WORK REQUIRED: Count how many lines of the material below have the word "March" and give only the number.

MATERIAL FOR THE TASK:
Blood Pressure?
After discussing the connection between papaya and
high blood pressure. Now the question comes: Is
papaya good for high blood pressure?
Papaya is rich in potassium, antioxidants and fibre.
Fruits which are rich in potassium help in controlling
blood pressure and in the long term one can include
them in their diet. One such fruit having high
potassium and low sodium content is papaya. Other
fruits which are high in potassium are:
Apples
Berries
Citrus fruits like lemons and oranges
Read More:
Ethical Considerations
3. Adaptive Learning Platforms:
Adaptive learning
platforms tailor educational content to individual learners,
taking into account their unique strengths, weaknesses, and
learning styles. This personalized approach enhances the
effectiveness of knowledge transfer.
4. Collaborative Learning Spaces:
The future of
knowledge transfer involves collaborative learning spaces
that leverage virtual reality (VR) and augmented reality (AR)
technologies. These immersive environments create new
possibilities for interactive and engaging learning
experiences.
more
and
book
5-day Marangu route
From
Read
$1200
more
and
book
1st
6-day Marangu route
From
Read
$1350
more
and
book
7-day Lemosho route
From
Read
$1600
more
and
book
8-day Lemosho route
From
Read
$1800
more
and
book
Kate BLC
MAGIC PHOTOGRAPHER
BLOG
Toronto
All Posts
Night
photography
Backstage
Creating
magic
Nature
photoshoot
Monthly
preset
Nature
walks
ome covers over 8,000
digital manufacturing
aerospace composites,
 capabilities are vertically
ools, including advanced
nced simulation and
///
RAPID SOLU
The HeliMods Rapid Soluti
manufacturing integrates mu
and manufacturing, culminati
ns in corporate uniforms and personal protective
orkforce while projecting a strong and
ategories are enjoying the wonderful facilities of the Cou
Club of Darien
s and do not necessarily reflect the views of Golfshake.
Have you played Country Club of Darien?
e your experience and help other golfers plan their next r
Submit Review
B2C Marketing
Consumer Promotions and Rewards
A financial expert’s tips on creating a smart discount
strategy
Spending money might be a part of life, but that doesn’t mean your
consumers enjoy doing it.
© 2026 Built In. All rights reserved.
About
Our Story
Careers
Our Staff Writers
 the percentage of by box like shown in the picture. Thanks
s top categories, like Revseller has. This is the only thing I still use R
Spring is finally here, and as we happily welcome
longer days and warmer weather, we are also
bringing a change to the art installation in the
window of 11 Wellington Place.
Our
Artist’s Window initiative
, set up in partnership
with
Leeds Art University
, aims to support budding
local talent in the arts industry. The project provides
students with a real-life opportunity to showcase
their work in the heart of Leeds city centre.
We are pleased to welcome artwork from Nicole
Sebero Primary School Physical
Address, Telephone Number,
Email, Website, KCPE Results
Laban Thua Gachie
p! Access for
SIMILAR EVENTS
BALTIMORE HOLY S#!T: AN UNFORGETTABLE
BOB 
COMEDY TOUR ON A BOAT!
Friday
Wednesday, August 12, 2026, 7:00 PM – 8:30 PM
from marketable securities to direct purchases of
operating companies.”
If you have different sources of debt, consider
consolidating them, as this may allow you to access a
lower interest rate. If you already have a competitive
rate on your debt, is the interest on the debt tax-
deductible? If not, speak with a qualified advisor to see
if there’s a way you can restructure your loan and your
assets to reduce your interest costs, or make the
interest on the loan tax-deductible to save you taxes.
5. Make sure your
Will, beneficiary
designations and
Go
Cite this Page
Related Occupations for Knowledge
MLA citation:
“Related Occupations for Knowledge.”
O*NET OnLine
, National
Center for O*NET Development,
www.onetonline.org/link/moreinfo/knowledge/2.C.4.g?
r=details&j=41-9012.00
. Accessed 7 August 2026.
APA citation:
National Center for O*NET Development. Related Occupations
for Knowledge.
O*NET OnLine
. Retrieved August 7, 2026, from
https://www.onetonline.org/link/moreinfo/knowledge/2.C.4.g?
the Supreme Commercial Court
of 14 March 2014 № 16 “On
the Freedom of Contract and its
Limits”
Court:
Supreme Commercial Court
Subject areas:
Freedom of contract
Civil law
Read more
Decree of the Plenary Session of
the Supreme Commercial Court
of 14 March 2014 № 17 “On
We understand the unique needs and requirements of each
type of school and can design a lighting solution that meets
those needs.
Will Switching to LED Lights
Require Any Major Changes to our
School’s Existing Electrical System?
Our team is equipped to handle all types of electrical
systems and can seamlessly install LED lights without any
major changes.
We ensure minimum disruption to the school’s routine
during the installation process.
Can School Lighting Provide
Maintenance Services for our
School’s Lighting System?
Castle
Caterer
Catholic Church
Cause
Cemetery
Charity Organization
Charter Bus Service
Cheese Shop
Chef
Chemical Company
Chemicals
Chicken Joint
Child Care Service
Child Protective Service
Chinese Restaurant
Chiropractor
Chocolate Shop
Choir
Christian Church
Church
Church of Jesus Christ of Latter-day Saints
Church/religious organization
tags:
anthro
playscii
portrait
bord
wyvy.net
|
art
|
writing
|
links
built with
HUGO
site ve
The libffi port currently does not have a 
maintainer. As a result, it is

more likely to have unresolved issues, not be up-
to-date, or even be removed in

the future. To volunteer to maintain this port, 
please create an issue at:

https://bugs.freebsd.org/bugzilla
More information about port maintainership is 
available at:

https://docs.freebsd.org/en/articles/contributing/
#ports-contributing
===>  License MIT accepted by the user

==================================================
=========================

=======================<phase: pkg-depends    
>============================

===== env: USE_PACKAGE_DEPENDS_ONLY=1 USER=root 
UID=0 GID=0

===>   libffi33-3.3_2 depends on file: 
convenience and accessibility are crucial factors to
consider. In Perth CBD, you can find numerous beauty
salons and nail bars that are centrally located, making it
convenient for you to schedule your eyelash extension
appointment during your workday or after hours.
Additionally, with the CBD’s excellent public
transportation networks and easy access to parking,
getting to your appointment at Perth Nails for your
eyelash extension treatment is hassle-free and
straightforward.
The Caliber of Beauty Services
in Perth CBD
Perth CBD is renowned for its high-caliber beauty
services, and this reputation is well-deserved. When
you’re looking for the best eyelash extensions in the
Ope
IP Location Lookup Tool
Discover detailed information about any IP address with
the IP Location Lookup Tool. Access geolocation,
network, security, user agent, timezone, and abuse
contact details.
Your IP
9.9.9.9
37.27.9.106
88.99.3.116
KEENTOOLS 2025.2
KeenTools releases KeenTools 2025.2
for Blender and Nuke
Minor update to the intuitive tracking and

RESULT FOR THIS TASK: 2